Material provided.
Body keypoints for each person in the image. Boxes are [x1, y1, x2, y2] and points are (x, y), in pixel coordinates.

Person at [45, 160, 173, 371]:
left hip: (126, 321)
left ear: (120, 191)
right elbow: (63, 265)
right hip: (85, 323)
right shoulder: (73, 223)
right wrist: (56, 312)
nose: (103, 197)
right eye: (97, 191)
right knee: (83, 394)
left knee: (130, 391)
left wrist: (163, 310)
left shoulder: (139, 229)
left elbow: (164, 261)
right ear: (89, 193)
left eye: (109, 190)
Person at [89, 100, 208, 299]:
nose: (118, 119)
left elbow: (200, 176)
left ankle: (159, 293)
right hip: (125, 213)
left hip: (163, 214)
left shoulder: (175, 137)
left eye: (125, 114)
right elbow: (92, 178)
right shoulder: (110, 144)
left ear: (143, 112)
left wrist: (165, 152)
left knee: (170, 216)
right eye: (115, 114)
---
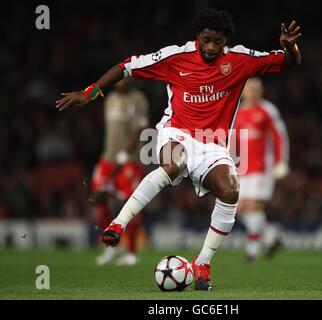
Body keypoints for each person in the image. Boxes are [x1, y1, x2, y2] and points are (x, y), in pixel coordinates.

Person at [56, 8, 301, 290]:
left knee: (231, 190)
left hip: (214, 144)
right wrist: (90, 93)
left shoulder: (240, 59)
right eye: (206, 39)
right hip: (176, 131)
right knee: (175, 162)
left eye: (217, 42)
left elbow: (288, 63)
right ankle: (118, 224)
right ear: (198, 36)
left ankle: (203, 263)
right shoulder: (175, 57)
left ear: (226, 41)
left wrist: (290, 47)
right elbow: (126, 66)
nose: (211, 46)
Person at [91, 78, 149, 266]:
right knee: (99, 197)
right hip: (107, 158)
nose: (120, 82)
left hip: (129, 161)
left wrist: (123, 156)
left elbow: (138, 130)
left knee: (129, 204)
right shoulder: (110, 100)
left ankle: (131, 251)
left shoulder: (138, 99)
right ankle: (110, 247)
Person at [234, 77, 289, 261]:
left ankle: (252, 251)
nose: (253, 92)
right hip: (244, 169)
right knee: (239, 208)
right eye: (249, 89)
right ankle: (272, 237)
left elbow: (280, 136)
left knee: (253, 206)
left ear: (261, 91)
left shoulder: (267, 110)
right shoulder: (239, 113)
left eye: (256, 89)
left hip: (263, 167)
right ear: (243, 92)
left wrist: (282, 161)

Work order. Among the entries above, the lines between the ones containing "left ear: (226, 41)" and "left ankle: (252, 251)", inclusive, are to be transcribed exactly. No other line is to be given.

Solution for this problem.
left ear: (226, 41)
left wrist: (290, 47)
right elbow: (126, 66)
nose: (211, 46)
Person at [91, 78, 149, 266]:
right knee: (99, 197)
right hip: (107, 158)
nose: (120, 82)
left hip: (129, 161)
left wrist: (123, 156)
left elbow: (138, 130)
left knee: (129, 204)
right shoulder: (110, 100)
left ankle: (131, 251)
left shoulder: (138, 99)
right ankle: (110, 247)
Person at [234, 77, 289, 261]:
left ankle: (252, 251)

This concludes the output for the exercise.